Ver informatique : définition concrète et illustrée

Dans le domaine de la cybersécurité, les utilisateurs sont confrontés à de multiples menaces. Des malwares aux virus, sans oublier les chevaux de Troie, les risques d'infection et de propagation sont nombreux pour un réseau domestique ou le Web. En raison de sa capacité à se répliquer, le ver informatique constitue l'un des dangers les plus redoutables pour un système informatique. Bien que leur code source semble similaire, quelle est la différence entre un ver et un virus ?

Qu’est-ce qu’un worm ou ver informatique ?

Un ver informatique est un logiciel malveillant qui se propage sur un réseau pour infecter un maximum de systèmes. Il permet d’espionner l’activité d’un poste, de détruire ou de corrompre des données, d'ouvrir une porte dérobée aux hackers. Le ver est également employé pour réaliser une attaque par déni de service. C’est-à-dire qu’il sature un réseau ou un site Web ciblé afin pour le rendre inaccessible.

Créer un ver informatique peut se faire à partir d’un script simple ou d’un langage de programmation spécifique, comme Delphi. Il est possible de s’en protéger à l’aide d’un pare-feu et d’un antivirus. Le cas échéant, ce dernier peut identifier une telle infection et enlever un ver informatique du système contaminé. Une analyse régulière de l’ordinateur et un scan des pièces téléchargées permettent de s’en prémunir.

Comment fonctionne un ver informatique ?

La propagation d’un ver informatique intervient essentiellement dans le cadre d’un envoi par email, de la navigation sur des forums et des sites non sécurisés ou eux-mêmes infectés.
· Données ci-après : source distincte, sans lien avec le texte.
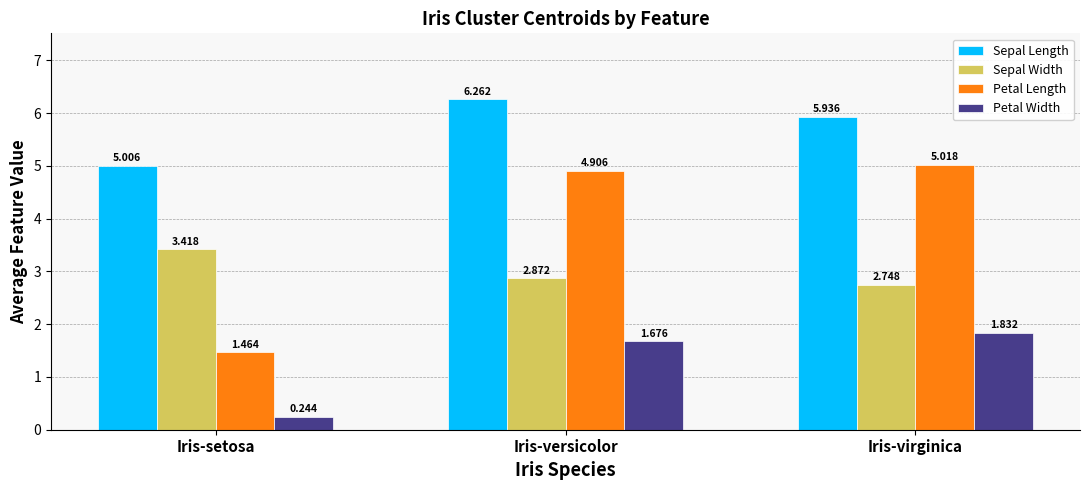

What is the difference between the Sepal Length values at Iris-setosa and Iris-virginica?

0.9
Il n’a pas besoin d’un support numérique (logiciels, applications…) ou physique pour causer des dommages. Son existence repose sur le principe d’autoreproduction en évoluant dans les failles d’un réseau, notamment par le biais de la bande passante.

Quelle est la différence entre un ver et un virus ?

Un virus s’attache à un programme ou à un fichier pour infecter un système. Sauf ouverture ou exécution de l’application en question, le virus peut être présent, mais ne peut pas nuire sous sa forme latente. Le ver informatique s’apparente à un virus de réseau. Par ailleurs, son code source possède de nombreuses similarités dans sa conception. En revanche, le ver peut très bien se propager d’un système à un autre sans la moindre intervention humaine. L’infection se répand d’autant plus aisément qu’il a la capacité de se reproduire indéfiniment. La contamination a un effet exponentiel, car des centaines de répliques peuvent émerger d’un seul point d’accès.

Exemples de vers informatiques connus

De nombreux vers informatiques sont devenus tristement célèbres en raison des dégâts qu’ils ont causés :

  • Le ver de Morris : en 1988, il infecte le réseau Internet encore balbutiant. Il sature la bande passante et touche des milliers d’ordinateurs ;
  • Stuxnet : découvert en 2010, Stuxnet a été élaboré dans le but de s’attaquer au programme nucléaire iranien. La complexité de son code source tend à le considérer comme l’une des premières armes informatiques de l’histoire ;
  • Blaster : l’exemple typique d’une attaque de déni de service. Blaster ciblait le site de mises à jour de Windows. Par ailleurs, les systèmes infectés s’éteignaient après 60 secondes de fonctionnement. Ses dégâts sont estimés à deux milliards de dollars.

Traduction

On peut reprendre le terme de « worm » pour réaliser la traduction anglaise littérale du « ver informatique ».

Exemple :

Un ver informatique peut corrompre votre ordinateur et lui faire prendre feu à distance.

A computer worm can corrupt your computer and make it catch fire remotely.